### Information provided:

━━━━

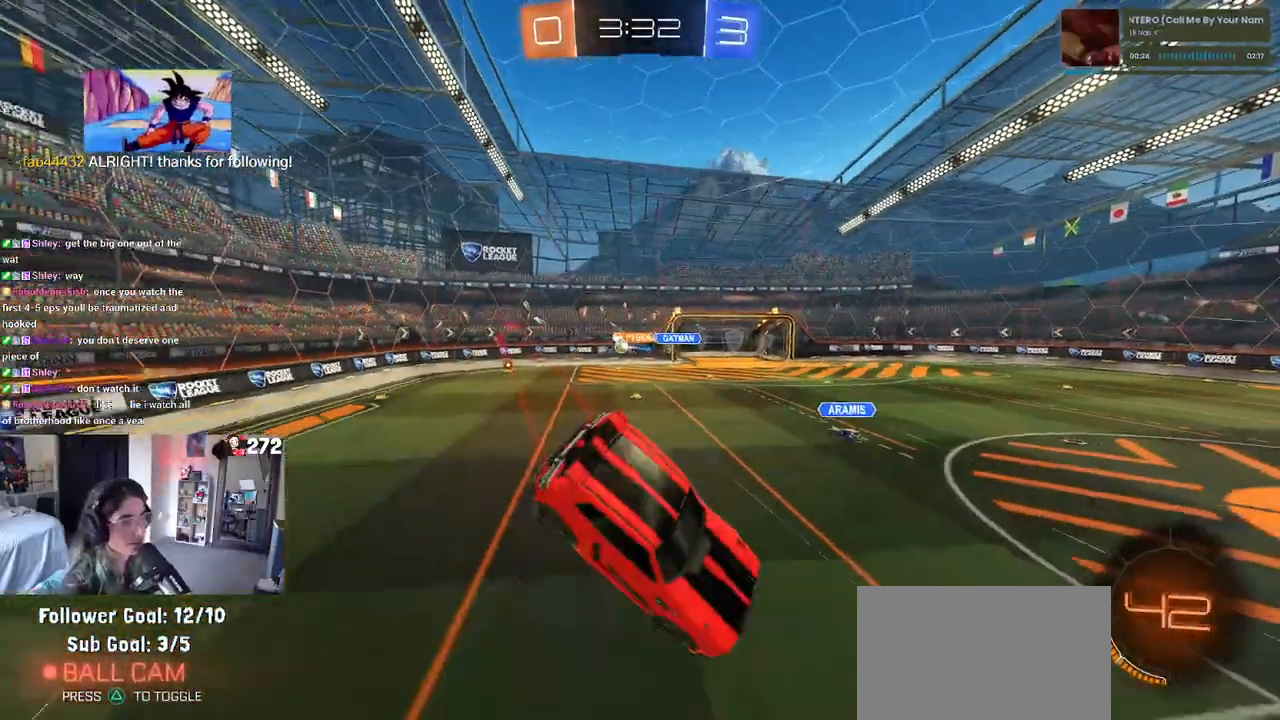
{"dt_ms": 500, "buttons": ["R2"], "left_stick": "right", "right_stick": "center", "events": [[133, "left_stick", "right"]]}
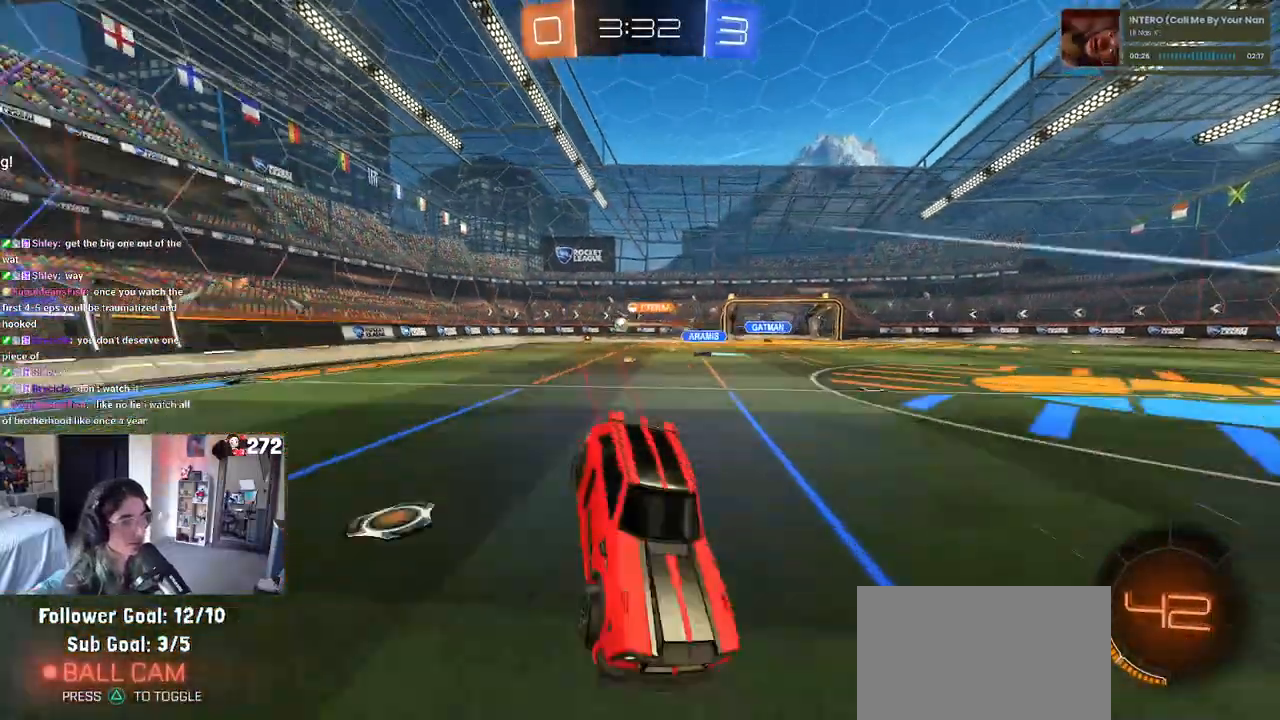
{"dt_ms": 500, "buttons": ["R2"], "left_stick": "up-right", "right_stick": "center", "events": [[50, "left_stick", "up-right"], [300, "SQUARE", "down"], [400, "SQUARE", "up"]]}
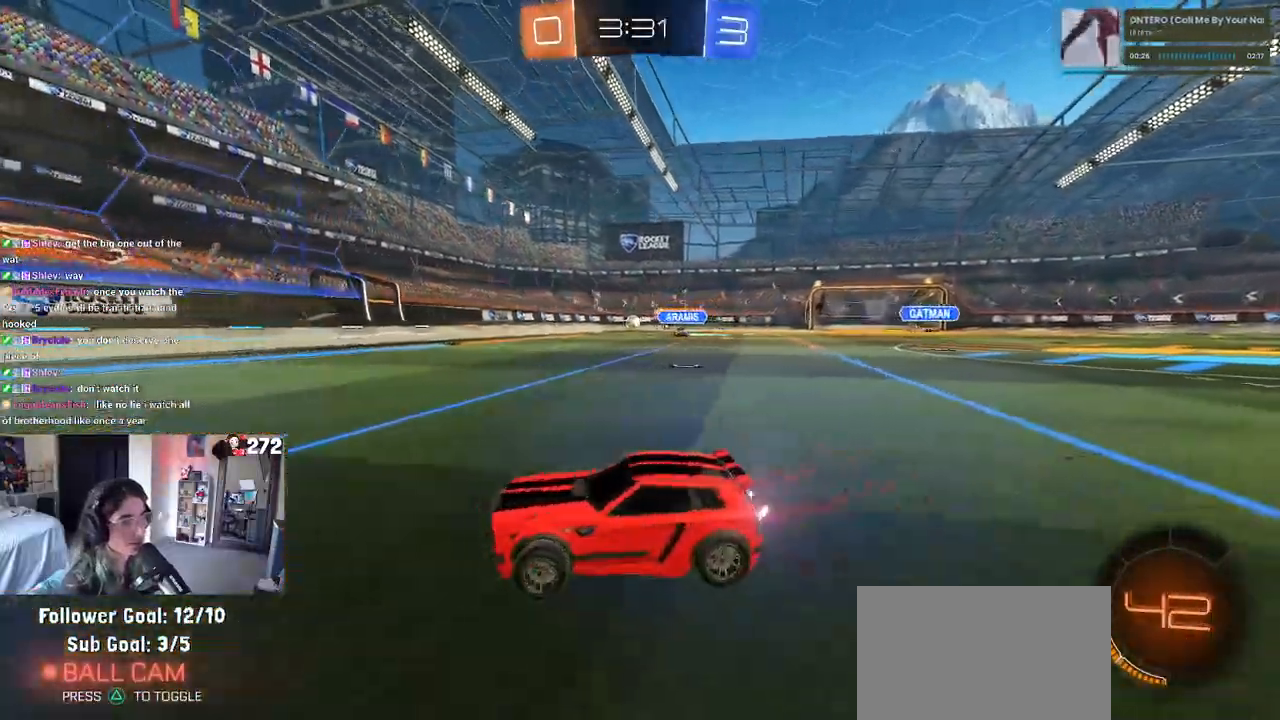
{"dt_ms": 500, "buttons": ["R2"], "left_stick": "up-right", "right_stick": "center", "events": []}
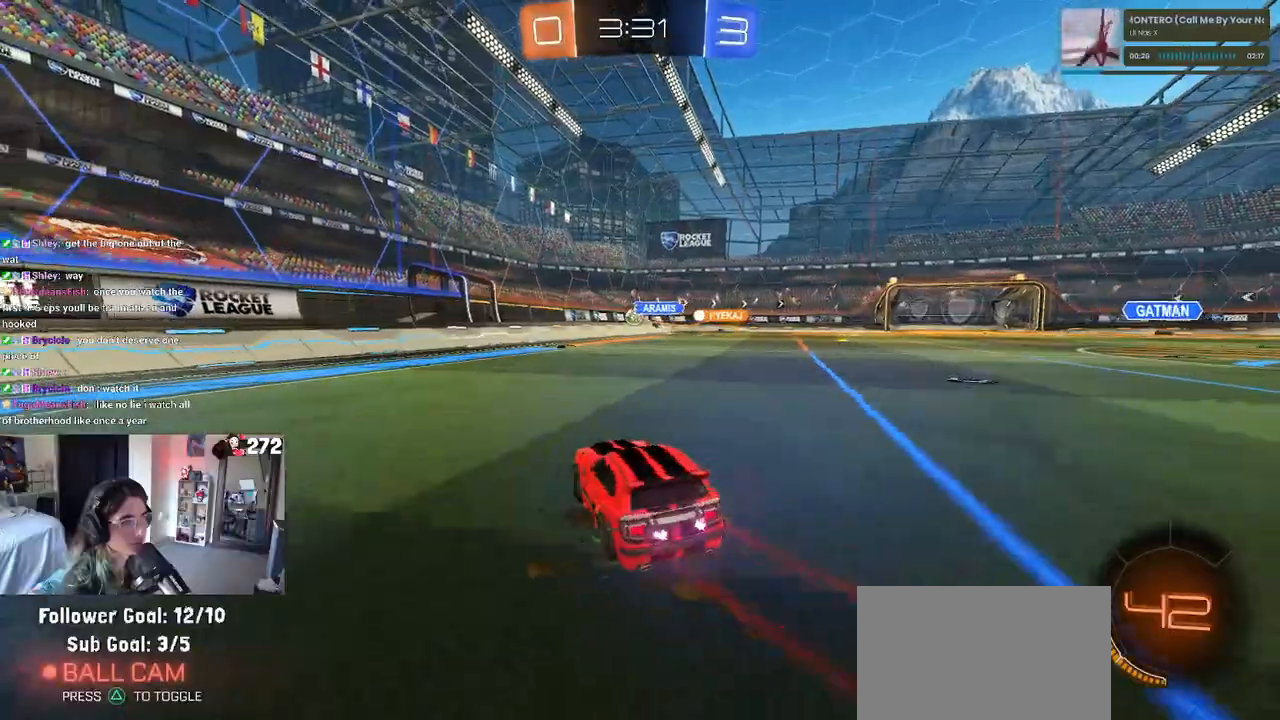
{"dt_ms": 500, "buttons": ["R1", "R2"], "left_stick": "center", "right_stick": "center", "events": [[483, "R1", "down"], [483, "left_stick", "center"]]}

━━━━

### Exercise aim:
Send back the data above verbatim, leaving out its pictures.

### Solved exercise:
{"dt_ms": 500, "buttons": ["R2"], "left_stick": "right", "right_stick": "center", "events": [[133, "left_stick", "right"]]}
{"dt_ms": 500, "buttons": ["R2"], "left_stick": "up-right", "right_stick": "center", "events": [[50, "left_stick", "up-right"], [300, "SQUARE", "down"], [400, "SQUARE", "up"]]}
{"dt_ms": 500, "buttons": ["R2"], "left_stick": "up-right", "right_stick": "center", "events": []}
{"dt_ms": 500, "buttons": ["R1", "R2"], "left_stick": "center", "right_stick": "center", "events": [[483, "R1", "down"], [483, "left_stick", "center"]]}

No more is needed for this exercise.